Originally, the car was yellow with a black interior but had been repainted British Racing Green. Since British Racing Green XKE’s were never fitted with black interiors, but only tan, Bob decided it would be best to change the color using car interior paint. Bob says he’s a Do-It-Yourself kind of person, so he did the restyle himself.
“I had previous experience recoloring the interior of a 1962 MGA using another product. It didn’t work very well the way I tried to use it. It was meant to be a dye, not a car interior paint. I wanted to test the appearance and durability of ColorBond before I applied it to the Jaguar’s interior, so, I first sprayed it on a piece of leather. I left the leather out in the sunlight, soaked it in water, twisted it, and tried to destroy it. The ColorBond held up incredibly. Friends tried too. They were amazed!” says Bob.
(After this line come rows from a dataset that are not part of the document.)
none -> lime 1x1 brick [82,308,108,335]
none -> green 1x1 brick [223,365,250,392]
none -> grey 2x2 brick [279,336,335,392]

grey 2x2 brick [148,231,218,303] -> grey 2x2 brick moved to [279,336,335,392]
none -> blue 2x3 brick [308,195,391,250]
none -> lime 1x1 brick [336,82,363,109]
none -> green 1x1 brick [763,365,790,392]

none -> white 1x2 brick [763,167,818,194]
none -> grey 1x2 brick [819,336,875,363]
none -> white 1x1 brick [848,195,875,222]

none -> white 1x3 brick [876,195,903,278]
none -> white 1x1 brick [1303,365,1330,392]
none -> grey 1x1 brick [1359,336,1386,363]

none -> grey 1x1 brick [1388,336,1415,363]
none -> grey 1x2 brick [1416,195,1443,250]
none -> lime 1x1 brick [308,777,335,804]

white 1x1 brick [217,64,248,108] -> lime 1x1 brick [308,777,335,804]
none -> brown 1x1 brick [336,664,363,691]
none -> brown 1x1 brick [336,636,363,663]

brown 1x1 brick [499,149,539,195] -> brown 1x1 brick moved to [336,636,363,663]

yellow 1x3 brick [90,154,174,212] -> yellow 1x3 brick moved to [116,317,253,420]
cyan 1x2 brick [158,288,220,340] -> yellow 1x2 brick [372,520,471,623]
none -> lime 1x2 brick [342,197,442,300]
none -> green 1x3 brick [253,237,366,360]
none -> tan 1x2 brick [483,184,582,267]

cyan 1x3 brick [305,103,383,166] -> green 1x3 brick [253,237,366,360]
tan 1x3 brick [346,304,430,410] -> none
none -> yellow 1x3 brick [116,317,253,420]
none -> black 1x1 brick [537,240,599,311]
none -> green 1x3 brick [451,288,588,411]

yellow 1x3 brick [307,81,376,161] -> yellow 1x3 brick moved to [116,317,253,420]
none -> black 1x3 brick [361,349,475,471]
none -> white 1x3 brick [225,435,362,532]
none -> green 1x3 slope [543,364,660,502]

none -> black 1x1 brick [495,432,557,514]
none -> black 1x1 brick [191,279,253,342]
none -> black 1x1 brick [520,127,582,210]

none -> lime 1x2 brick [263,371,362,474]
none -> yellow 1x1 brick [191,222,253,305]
Bob said it took about two weeks of working on and off to get the job done, and he used about $230.00 of LVP Refinisher. Three coats of car interior paint were required to go from black to tan. Of note, a professional recolor of the interior would have cost thousands.
“To prep the interior I wiped it down with acetone, and then masked the side upholstery. The ColorBond was very easy to use and was not challenging at all. It’s easy to use for sure – as advertised. The most complicated part was masking the interior. The car turned out great. People can’t believe I did it myself, and it’s holding up great!” Bob concludes.
Congratulations to Bob on his beautiful car!